I’m 16 and really like a girl who happens to be my 15-year-old sister’s best friend. I’d like to ask her out. I’m positive she would say yes because of the way she looks at me. I’ve also heard it through the grapevine that she wants to go out with me.
My problem is my sister who doesn’t want me dating this girl. She told me that she would disown me as a brother and that she would never speak to me again. If you knew my sister, you would understand that she means what she says. Help!
— Zachary, San Luis Obispo, Calif.
Zachary: I’ve changed my mind several times, but I finally decided that you should not date this girl as long as your sister feels this way. San Luis Obispo is a beautiful city filled with an abundance of eligible young ladies who would enjoy your company. Concentrate your efforts on finding one or two of them.
And, who knows? This girl might even convince your sister that you would make a wonderful boyfriend for her. Give it some time ...
Dr. Wallace: I’m 16 and the youngest child. I’ve got two older sisters attending college. Both of them border on brilliancy. They were straight-A students who were really well-liked by their teachers. I’m no idiot, but I also don’t border on brilliancy. My teachers, many of whom have taught my sisters, don’t understand that I’m a normal B student. These teachers have accused me, at times, of being lazy, having an “I don’t care” attitude, and even being defiant.
These accusations just are not true. I care about my studies, do my homework and get the best grades possible. I know there’s not much you can do, but since you’re a former educator, maybe you can tell me why teachers always compare brothers and sisters and think they should be equal.
Nameless: It’s just human nature to expect a lot from the children or siblings of those who have a particular talent. Mickey Mantle was a Hall of Fame baseball player. When his twin sons signed their first professional baseball contract, many expected them to be as skilled as their famous father. It didn’t work out that way.
There is nothing wrong with teachers expecting younger siblings to match what older brother and sisters have achieved. However, if this doesn’t occur, the teachers should discuss the reason why and then deal with reality. A teacher’s prime goal should be to accept all students the way they are and to take them as far as their abilities allow. Some of your teachers apparently don’t see you as an individual — with a brilliance that happens to be different from that of your sisters.

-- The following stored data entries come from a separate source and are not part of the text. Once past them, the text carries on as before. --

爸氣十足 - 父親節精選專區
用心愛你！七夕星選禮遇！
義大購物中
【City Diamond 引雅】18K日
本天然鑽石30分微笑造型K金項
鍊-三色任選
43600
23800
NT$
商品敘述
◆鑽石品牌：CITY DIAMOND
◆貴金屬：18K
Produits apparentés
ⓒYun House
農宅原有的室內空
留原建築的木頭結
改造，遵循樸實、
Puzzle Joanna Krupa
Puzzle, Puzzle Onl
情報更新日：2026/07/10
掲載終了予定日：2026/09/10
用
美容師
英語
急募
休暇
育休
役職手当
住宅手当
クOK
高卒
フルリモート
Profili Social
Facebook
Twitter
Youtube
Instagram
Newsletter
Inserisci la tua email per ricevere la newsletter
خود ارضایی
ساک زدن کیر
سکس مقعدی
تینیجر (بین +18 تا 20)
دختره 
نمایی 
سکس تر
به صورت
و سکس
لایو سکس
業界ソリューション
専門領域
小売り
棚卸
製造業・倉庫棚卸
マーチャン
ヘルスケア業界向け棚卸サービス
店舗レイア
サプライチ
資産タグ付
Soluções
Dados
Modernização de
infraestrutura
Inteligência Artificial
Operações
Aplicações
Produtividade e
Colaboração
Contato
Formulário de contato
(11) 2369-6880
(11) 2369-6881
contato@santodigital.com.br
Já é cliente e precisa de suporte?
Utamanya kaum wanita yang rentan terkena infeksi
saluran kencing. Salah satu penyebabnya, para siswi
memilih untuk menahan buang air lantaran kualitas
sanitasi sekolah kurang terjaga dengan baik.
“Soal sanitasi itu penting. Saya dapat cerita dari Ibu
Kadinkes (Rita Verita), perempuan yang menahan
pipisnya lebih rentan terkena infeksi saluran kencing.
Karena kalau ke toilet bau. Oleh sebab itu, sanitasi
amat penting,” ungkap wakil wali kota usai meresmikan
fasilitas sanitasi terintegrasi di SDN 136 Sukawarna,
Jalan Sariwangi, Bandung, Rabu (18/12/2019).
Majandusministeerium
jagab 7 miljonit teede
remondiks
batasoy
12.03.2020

It might be a good idea for you and your parents to have a conference with your counselor to discuss your concern.
Dr. Wallace: I’m a Scorpio and the guy who has asked me out is an Aquarius. Do we have a chance of being compatible?
— Nicole, Ames, Iowa
Nicole: If you are both kind, considerate, friendly, honest, have a good sense of humor and enjoy many of the same things, then you both will have a good chance of being compatible. It has very little to do with one’s astrological sign.